King County has created a new online dashboard following COVID-19 cases and deaths in long-term care facilities in the area.
According to the dashboard, the Life Care Center of Kirkland has reported 45 deaths related to the novel coronavirus, the most of any other long-term care facility in the county.
Trailing the Life Care Center is the Enumclaw Health and Rehabilitation Center with 23 deaths; Issaquah Nursing and Rehabilitation with 19 deaths; Richmond Beach Rehabilitation and Park Ridge Care Center with 18 deaths; and Redmond Care and Rehabilitation at 17 deaths.
The dashboard is only naming long-term care facilities that have reported five or more deaths; facilities that reported fewer than five deaths were combined into one category.
It also shows skilled nursing facilities across King County — as opposed to assisted living facilities and adult family homes — had vastly more COVID-19 cases and deaths than other long-term care facilities. These cases and deaths are not necessarily just residents of those facilities, but staff and visitors as well.
Of the 52 skilled nursing facilities in the county, 36 (or nearly 70 percent) reported having COVID-19 cases, and as of May 7, there have been 200 total virus-related deaths in those facilities, accounting for two-thirds of all deaths inside long-term care facilities.
Roughly 25 percent of the 148 assisted living facilities in King County reported having COVID-19 cases, with a total of 75 deaths; only about 2 percent of the 1,164 adult family homes reported cases, and there were a total of 28 deaths.
The total of 303 deaths account for roughly 64 percent of all COVID-19 deaths in the county.
Although the majority of COVID-19 cases involved patients at these long-term care centers, around 335 total employees at these facilities reported becoming sick, with two deaths. Additionally, 23 visitors reported contracting the virus, with another two deaths. A dozen cases more and one additional death are still undetermined.
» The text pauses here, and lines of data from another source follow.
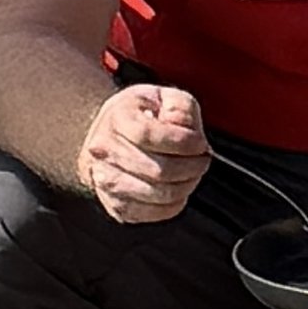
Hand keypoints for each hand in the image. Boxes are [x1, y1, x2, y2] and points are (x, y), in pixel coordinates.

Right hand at [78, 78, 210, 226]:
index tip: (200, 142)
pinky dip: (174, 204)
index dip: (182, 142)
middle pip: (158, 170)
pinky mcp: (116, 205)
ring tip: (193, 173)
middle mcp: (105, 151)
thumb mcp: (164, 96)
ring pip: (157, 194)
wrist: (109, 136)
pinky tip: (178, 188)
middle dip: (192, 167)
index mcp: (117, 118)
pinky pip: (153, 212)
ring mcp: (107, 180)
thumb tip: (184, 128)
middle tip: (202, 159)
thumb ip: (181, 107)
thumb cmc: (140, 115)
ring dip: (186, 185)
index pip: (148, 135)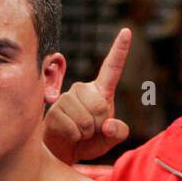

SYMPTOMS AND CO-MORBIDITIES
Patients that contracted COVID-19 reported having myriad symptoms.
The most commonly-reported symptoms were cough and fever, which were found in 39 and 38 percent of patients respectively.
About 27 percent of patients with the virus reported a shortness of breath, and 20 percent reported headaches.
Less common symptoms were pneumonia (16 percent), diarrhea (14.5 percent), sore throat (14 percent), chills (10 percent), nausea (9 percent), acute respiratory distress syndrome (9 percent), and vomiting (5 percent).
Roughly 32 percent of COVID-19 patients in long-term care facilities also reported “other” symptoms, which was its own category.
A third of patients also had at least one more condition in addition to having the coronavirus.
The most common co-morbidity (which only means concurrent conditions, and does not indicate death of these conditions) was heart disease at 18 percent.
Other co-morbidities included diabetes (13 percent), some sort of kidney disease (10 percent), and lung disease (9 percent).